Calafatear la ley
Por
Homero Luis Lajara Solá
A la Ley Orgánica de las Fuerzas Armadas hay que calafatearla con estopa de la buena, de la que no se pudre con la humedad del tiempo ni con los vientos de la coyuntura.
Cuando la norma que sostiene el mando se agrieta y el agua entra sin hacer ruido: favoritismos, presiones externas, agendas personales.
Y en tiempos de marejada geopolítica —cuando el mundo se reacomoda y los intereses cruzan fronteras— esas filtraciones terminan desviando el rumbo de las instituciones.
La historia universal ofrece lecciones menos repetidas, pero elocuentes. Pensemos en el Imperio otomano en su etapa de reforma del siglo XIX. Comprendieron que no bastaba con modernizar uniformes y armamento; había que reordenar el marco legal y disciplinario que regía a sus fuerzas.
Cuando la ley se fortaleció y se impuso la subordinación institucional al Estado, la estructura militar recuperó cohesión y eficacia. Cada vez que se permitió que facciones o intereses particulares influyeran en la norma, el cuerpo se debilitó desde dentro.
La fortaleza de la defensa nacional no descansa solo en tecnología o entrenamiento, sino en la coherencia normativa que rige ascensos, retiros, nombramientos y doctrina. La ley debe ser concebida como casco de acero: sin grietas y sin excepciones caprichosas.

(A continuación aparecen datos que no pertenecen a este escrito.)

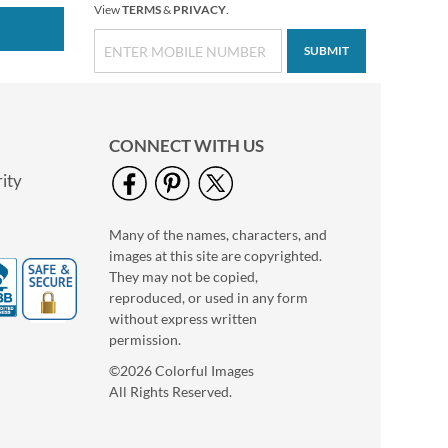
View
TERMS
&
PRIVACY
.
SUBMIT
CONNECT WITH US
ity
Many of the names, characters, and
images at this site are copyrighted.
They may not be copied,
reproduced, or used in any form
without express written
permission.
©2026 Colorful Images
All Rights Reserved.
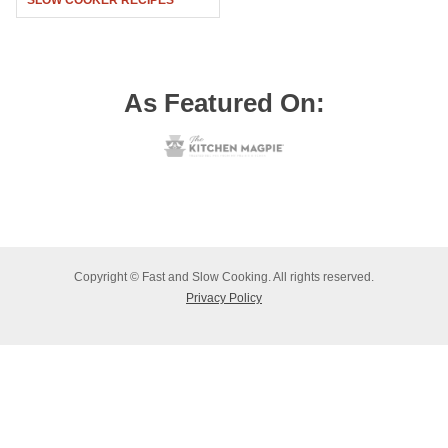
SLOW COOKER RECIPES
As Featured On:
Copyright © Fast and Slow Cooking. All rights reserved.
Privacy Policy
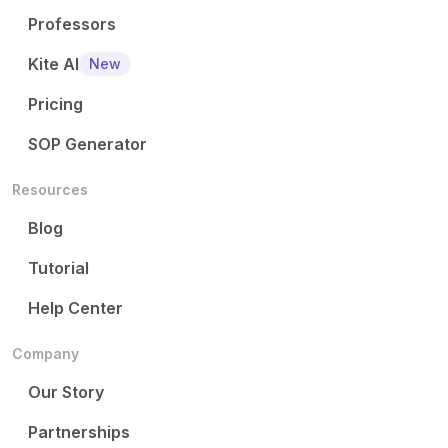
Professors
Kite AI
New
Pricing
SOP Generator
Resources
Blog
Tutorial
Help Center
Company
Our Story
Partnerships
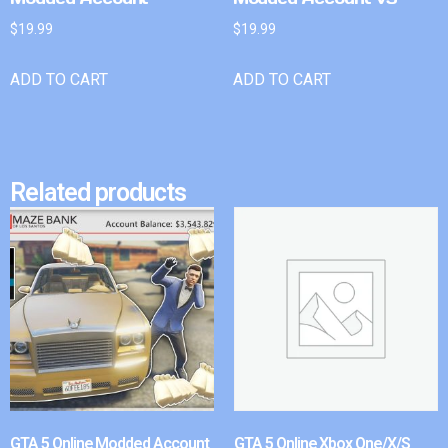
$
19.99
$
19.99
ADD TO CART
ADD TO CART
Related products
GTA 5 Online Modded Account
GTA 5 Online Xbox One/X/S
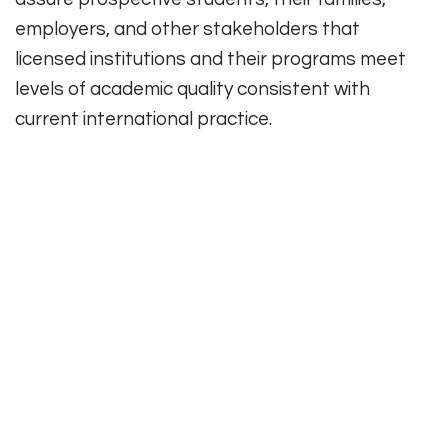
employers, and other stakeholders that
licensed institutions and their programs meet
levels of academic quality consistent with
current international practice.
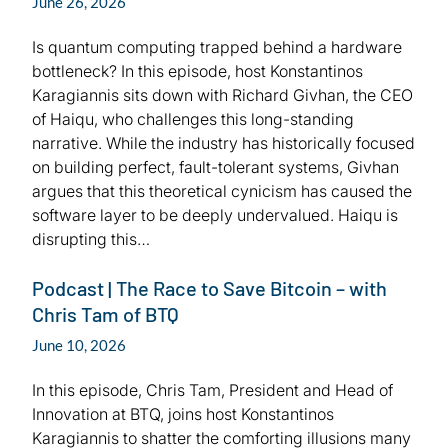
June 26, 2026
Is quantum computing trapped behind a hardware
bottleneck? In this episode, host Konstantinos
Karagiannis sits down with Richard Givhan, the CEO
of Haiqu, who challenges this long-standing
narrative. While the industry has historically focused
on building perfect, fault-tolerant systems, Givhan
argues that this theoretical cynicism has caused the
software layer to be deeply undervalued. Haiqu is
disrupting this…
Podcast | The Race to Save Bitcoin – with
Chris Tam of BTQ
June 10, 2026
In this episode, Chris Tam, President and Head of
Innovation at BTQ, joins host Konstantinos
Karagiannis to shatter the comforting illusions many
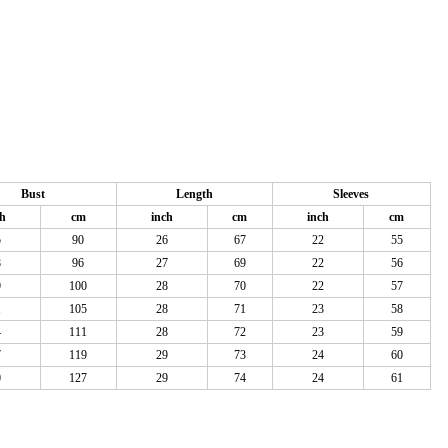
Bust
Length
Sleeves
ch
cm
inch
cm
inch
cm
5
90
26
67
22
55
8
96
27
69
22
56
9
100
28
70
22
57
1
105
28
71
23
58
4
111
28
72
23
59
7
119
29
73
24
60
0
127
29
74
24
61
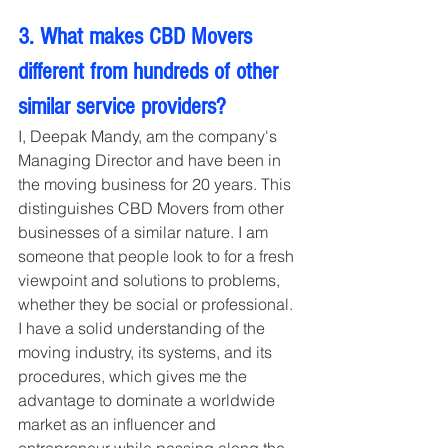
3. What makes CBD Movers 
different from hundreds of other 
similar service providers?
I, Deepak Mandy, am the company's 
Managing Director and have been in 
the moving business for 20 years. This 
distinguishes CBD Movers from other 
businesses of a similar nature. I am 
someone that people look to for a fresh 
viewpoint and solutions to problems, 
whether they be social or professional. 
I have a solid understanding of the 
moving industry, its systems, and its 
procedures, which gives me the 
advantage to dominate a worldwide 
market as an influencer and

También en la España de la transición democrática se entendió que la estabilidad institucional requería una redefinición clara de la normativa que regía sus Fuerzas Armadas, asegurando su profesionalización y sujeción estricta al orden constitucional. Esa claridad legal permitió navegar un periodo delicado sin que las instituciones perdieran el rumbo.
En un país insular y estratégico, donde la geopolítica se siente en la piel y no en los mapas, la norma debe ser firme, previsible y justa.
La historia enseña que las fuerzas uniformadas no se sostienen solo por su poder material, sino por la integridad de la ley que las rige. Mantenerla íntegra, calafateada y orientada al interés nacional es asegurar que, en cualquier tormenta, el timón de la legalidad no se suelte jamás.